A voice is obviously part of the expression that comes with the psychology and the emotional drive of the character. If you take Gollum, for instance, the way that Gollum sounds is bound up with the guilt of killing his cousin by strangling him. And that guilt has been trapped in his own thoughts and constricts and disables him in a way. So when I’m searching for the voice, it isn’t sort of plucking it out of thin air, it’s linking it physically, emotionally, and psychologically to what that character is.

Can you tell me what went into the development of Supreme Leader Snoke’s voice?

Again, he’s a deeply wounded character, and his anger and rage is sort of conflicted with his deformities. So the way that voice comes out is very much bound up with a sense of revenge and a desire to use power from the dark side of the Force to maximum effect.
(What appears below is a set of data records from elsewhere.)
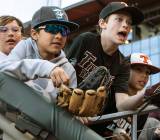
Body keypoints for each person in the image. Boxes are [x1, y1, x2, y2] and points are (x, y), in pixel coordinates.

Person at [0, 6, 104, 140]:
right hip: (12, 123)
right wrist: (46, 67)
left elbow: (63, 109)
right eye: (52, 29)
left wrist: (75, 112)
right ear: (34, 34)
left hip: (42, 131)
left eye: (64, 31)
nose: (59, 36)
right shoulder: (25, 46)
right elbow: (3, 70)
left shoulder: (68, 69)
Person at [64, 1, 145, 136]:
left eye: (129, 22)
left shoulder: (123, 63)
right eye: (119, 19)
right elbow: (64, 75)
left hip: (90, 123)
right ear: (103, 24)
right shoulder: (86, 40)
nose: (125, 25)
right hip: (65, 110)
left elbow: (122, 105)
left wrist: (146, 94)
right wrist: (73, 107)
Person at [108, 53, 160, 140]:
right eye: (139, 70)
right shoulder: (111, 91)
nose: (144, 75)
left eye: (147, 72)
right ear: (125, 70)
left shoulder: (144, 107)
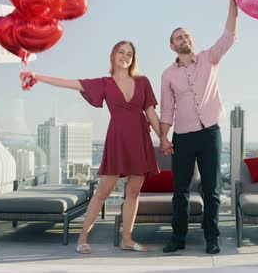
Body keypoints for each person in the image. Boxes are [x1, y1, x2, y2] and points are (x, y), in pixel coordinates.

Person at [22, 41, 162, 254]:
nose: (125, 56)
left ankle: (127, 239)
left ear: (133, 59)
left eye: (129, 54)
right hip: (118, 140)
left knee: (133, 192)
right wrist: (37, 76)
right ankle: (83, 238)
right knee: (102, 192)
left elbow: (151, 113)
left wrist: (164, 138)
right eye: (121, 52)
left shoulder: (143, 82)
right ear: (113, 55)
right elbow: (69, 83)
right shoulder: (104, 83)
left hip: (139, 140)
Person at [159, 0, 238, 254]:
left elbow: (229, 35)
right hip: (182, 136)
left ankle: (212, 239)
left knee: (211, 190)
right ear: (172, 46)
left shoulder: (209, 58)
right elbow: (166, 109)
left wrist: (232, 1)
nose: (185, 39)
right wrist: (163, 138)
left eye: (187, 36)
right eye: (179, 37)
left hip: (210, 134)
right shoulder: (167, 75)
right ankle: (177, 239)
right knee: (180, 192)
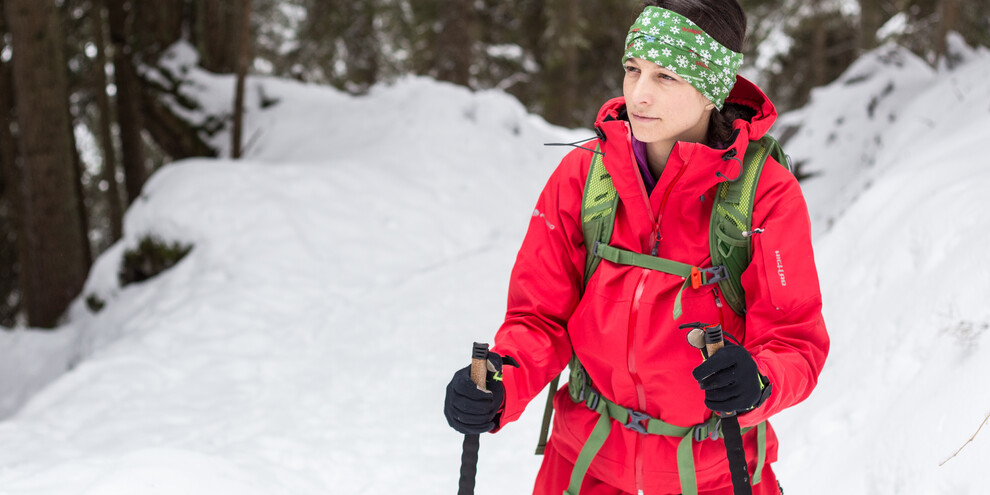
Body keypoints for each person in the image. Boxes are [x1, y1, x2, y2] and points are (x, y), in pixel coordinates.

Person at [444, 0, 829, 493]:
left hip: (715, 472)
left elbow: (795, 341)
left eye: (666, 77)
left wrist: (759, 381)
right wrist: (499, 384)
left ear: (712, 88)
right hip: (583, 468)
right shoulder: (584, 176)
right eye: (633, 70)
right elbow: (539, 319)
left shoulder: (764, 194)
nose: (639, 95)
When you first got the call to play Gollum in Lord of the Rings, were you apprehensive of playing a role with this weird, newfangled performance-capture technology?

Well yeah, because that technology really hadn’t been fully examined before. It had never really had been used in the filmmaking industry successfully. So it was a gamble to do that. But you know, I was working with a great visionary, Peter Jackson, so it was a certainly a gamble that was immediately worth taking.

And what about the future of performance-capture in film? How do you see it evolving?

The thing is, performance-capture sits very centrally in next-generation storytelling across lots of different platforms and arenas. So, it’s obviously been used in films, but also video games, of course. Performance-capture is used increasingly in video games because now their scripts are so developed and actors’ performances are being seen and valued in them. And then, with all the emerging technologies like virtual reality and augmented reality, it’s an ever-increasing platform for actors to express themselves. It allows them to play anything, to play any character. That’s the most extraordinary thing about it.

It’s the end of typecasting.

It is absolutely the end of typecasting.